TASKS:
- 1) Answer these questions using the Kathy Ruttenberg biography.
(a) In which city was Ruttenberg born?
(b) In what year did she move to Woodstock, New York?
(c) How many solo shows has she had to date?
- 2) Retype the passage of the Kathy Ruttenberg biography that starts at "Kathy Ruttenberg is" and ends at "by private collectors.".
-- Start SOURCE DOCUMENT --
Kathy Ruttenberg is an American artist based in New York's Hudson Valley. Originally a painter, she is known for her ceramic sculptures of a "wonder world in which species merge and figures serve as landscapes." Her work is primarily concerned with the figure, the natural world, and human relationships.

To date, Ruttenberg has had more than thirty-five solo shows and her work has been included in more than a hundred group shows. Her sculptures have been acquired by the Mamirauá Sustainable Development Reserve in Amazonas, Brazil, the Tisch Children's Zoo in Central Park in New York City, and the permanent collection of the Museo Internazionale delle Cermiche, as well as by private collectors.

Her work has been featured in a variety of major publications including: The New York Times, New York Magazine, American Craft Magazine, Neue Keramik, Clay Times, Ceramics Monthly, New York Daily News, Avenue, and Ceramics Art and Perception

Early life and education
Ruttenberg was born in Chicago, Illinois, where she lived until her family moved to New York City. She received her BFA with Honors from School of Visual Arts in 1981, majoring in animation and painting while also working with a variety of other mediums. In 1980, her hand-drawn animated film won an honorable mention in the Varna International Film Festival. She continued her education with graduate courses from New York University in Italy and School of Visual Arts in Morocco. In 1992, she relocated to Woodstock, New York, where she has been living and working ever since.
-- End SOURCE DOCUMENT --
-- Start DATASET EXTRACT --
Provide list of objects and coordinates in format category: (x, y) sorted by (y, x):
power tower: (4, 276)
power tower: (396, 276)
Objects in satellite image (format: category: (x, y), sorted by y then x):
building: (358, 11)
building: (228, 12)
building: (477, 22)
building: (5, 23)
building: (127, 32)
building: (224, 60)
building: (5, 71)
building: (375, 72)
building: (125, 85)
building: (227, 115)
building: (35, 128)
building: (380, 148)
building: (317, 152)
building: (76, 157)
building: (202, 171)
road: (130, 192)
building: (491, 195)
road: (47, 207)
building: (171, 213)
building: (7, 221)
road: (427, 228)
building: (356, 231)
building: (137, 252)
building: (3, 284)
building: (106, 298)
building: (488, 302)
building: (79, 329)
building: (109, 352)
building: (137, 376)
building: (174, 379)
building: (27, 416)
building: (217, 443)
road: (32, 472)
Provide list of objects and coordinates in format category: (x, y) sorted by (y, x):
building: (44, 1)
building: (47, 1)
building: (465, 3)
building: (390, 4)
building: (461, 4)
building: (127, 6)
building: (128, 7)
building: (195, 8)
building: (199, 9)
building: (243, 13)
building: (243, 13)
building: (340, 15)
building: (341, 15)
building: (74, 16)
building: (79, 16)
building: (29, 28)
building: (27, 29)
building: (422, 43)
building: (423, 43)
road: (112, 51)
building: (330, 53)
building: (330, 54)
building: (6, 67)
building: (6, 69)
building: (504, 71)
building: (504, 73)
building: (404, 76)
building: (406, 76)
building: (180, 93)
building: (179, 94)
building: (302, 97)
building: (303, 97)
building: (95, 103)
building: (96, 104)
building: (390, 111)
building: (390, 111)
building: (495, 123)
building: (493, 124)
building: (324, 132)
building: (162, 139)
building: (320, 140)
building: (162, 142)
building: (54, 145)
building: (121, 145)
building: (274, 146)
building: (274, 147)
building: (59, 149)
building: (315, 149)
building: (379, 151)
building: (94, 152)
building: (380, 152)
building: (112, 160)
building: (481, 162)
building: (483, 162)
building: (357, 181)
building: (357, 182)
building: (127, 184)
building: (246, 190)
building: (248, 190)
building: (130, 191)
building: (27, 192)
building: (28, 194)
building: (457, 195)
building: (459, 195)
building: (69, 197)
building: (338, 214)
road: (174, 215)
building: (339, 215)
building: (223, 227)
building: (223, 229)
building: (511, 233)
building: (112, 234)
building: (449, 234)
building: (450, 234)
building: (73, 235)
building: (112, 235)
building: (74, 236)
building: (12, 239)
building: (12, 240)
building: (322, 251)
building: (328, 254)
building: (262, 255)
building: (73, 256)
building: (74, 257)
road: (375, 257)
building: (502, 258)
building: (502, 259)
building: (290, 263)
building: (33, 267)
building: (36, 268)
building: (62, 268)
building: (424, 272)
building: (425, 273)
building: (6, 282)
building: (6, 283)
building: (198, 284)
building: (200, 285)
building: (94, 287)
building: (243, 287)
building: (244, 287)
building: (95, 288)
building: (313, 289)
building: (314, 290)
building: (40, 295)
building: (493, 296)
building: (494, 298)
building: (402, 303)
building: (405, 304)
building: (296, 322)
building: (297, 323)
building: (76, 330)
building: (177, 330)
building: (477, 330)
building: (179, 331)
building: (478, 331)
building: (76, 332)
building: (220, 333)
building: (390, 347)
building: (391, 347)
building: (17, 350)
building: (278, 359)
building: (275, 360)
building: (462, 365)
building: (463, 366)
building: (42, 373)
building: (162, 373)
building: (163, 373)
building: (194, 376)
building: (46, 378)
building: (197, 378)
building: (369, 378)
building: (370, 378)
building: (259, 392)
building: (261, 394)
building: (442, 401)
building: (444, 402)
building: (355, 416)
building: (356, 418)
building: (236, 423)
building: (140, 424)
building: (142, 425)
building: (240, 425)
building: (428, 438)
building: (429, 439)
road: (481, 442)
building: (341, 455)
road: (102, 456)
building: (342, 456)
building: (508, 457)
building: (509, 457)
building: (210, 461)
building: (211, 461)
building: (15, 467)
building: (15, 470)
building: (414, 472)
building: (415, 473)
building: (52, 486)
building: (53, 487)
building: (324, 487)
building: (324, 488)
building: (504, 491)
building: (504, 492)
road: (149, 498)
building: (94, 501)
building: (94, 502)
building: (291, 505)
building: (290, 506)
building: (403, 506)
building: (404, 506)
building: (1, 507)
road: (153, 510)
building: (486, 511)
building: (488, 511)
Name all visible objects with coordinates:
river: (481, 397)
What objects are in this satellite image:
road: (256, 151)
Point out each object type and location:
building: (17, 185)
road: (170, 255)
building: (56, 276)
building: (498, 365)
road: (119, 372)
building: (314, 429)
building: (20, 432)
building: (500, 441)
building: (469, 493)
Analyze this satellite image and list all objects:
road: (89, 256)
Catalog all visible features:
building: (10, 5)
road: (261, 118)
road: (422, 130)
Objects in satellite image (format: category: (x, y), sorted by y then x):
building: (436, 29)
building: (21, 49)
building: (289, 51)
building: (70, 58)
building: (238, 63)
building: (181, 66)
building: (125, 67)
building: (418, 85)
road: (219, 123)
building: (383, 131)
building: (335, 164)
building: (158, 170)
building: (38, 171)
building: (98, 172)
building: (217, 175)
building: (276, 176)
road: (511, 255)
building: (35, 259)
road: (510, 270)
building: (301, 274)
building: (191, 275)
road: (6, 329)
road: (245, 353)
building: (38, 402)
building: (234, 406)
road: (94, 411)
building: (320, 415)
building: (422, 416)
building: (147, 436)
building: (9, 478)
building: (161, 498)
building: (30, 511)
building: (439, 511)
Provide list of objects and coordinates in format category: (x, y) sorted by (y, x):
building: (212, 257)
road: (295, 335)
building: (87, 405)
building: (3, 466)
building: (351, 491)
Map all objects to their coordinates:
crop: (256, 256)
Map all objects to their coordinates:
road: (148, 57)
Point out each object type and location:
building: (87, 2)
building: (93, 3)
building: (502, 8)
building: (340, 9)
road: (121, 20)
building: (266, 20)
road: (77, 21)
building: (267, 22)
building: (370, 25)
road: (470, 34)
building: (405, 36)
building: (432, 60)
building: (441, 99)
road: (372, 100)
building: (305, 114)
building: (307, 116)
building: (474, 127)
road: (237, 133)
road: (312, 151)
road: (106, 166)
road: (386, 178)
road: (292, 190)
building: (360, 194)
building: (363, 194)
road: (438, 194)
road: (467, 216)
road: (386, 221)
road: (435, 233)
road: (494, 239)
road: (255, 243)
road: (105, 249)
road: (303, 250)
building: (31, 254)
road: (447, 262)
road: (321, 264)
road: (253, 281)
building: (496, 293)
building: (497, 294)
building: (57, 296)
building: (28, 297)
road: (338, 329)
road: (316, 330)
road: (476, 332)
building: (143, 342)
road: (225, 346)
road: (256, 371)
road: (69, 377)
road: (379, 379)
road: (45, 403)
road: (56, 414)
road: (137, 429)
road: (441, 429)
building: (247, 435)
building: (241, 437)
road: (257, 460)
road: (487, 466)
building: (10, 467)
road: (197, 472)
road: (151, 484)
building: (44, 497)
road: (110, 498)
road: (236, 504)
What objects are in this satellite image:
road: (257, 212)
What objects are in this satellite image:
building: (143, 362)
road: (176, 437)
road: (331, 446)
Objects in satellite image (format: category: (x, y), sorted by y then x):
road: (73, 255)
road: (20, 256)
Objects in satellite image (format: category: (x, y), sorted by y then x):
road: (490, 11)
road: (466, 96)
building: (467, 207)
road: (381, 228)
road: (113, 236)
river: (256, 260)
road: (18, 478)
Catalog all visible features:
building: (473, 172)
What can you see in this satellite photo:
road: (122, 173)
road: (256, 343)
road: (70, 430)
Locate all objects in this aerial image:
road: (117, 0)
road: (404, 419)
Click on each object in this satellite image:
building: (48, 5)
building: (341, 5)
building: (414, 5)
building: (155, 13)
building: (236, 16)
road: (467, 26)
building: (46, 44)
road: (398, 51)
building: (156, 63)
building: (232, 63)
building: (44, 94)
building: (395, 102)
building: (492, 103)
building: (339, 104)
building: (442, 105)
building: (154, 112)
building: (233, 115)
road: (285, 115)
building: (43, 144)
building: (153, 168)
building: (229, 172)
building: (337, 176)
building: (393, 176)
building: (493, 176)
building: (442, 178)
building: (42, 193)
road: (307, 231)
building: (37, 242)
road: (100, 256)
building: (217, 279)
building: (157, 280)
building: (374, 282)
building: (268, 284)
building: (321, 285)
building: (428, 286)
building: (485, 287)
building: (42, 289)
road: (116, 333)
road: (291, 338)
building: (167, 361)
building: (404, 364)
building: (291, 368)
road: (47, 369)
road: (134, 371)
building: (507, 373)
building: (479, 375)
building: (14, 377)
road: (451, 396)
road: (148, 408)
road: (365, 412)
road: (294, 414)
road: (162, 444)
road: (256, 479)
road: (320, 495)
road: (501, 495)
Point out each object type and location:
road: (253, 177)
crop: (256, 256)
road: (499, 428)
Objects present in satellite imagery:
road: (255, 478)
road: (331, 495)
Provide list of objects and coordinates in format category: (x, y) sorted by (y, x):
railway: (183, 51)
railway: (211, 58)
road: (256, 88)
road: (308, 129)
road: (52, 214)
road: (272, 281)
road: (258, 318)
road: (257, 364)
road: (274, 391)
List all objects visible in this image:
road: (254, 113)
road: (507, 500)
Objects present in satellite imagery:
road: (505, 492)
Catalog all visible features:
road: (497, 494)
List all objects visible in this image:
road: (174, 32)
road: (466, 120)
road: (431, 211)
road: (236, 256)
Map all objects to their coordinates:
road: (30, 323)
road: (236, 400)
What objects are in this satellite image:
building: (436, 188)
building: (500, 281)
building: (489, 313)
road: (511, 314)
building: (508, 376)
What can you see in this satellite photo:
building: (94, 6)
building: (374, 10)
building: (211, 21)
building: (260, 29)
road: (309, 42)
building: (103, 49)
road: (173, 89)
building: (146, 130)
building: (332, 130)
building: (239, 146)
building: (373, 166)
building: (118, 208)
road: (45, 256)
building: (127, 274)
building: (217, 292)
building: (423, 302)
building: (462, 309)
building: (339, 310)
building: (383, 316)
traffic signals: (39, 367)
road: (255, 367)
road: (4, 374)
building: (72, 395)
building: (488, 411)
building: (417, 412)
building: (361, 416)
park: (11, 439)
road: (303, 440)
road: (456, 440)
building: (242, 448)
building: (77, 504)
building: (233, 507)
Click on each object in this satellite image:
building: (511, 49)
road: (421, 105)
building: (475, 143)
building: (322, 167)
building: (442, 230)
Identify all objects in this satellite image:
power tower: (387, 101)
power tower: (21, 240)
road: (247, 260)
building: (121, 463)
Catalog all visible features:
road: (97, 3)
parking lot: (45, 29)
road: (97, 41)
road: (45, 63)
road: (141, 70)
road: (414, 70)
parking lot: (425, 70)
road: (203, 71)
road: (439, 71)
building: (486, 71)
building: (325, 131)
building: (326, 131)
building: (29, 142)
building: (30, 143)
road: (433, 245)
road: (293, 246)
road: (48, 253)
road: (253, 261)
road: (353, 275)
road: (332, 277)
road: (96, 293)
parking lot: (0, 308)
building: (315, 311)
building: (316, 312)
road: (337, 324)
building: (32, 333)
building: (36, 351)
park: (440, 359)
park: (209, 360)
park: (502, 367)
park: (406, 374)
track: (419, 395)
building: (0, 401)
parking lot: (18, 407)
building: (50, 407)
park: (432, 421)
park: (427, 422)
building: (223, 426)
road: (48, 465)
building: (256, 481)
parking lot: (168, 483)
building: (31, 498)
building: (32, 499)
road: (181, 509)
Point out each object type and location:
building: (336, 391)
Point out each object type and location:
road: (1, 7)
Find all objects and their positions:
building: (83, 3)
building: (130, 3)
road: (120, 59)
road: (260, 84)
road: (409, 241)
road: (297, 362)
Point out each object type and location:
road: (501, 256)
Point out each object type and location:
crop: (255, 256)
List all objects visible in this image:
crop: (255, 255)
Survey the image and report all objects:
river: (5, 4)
-- End DATASET EXTRACT --
FINAL ANSWERS:
- 1)
(a) Chicago, Illinois
(b) 1992
(c) More than thirty-five

- 2)
Kathy Ruttenberg is an American artist based in New York's Hudson Valley. Originally a painter, she is known for her ceramic sculptures of a "wonder world in which species merge and figures serve as landscapes." Her work is primarily concerned with the figure, the natural world, and human relationships.

To date, Ruttenberg has had more than thirty-five solo shows and her work has been included in more than a hundred group shows. Her sculptures have been acquired by the Mamirauá Sustainable Development Reserve in Amazonas, Brazil, the Tisch Children's Zoo in Central Park in New York City, and the permanent collection of the Museo Internazionale delle Cermiche, as well as by private collectors.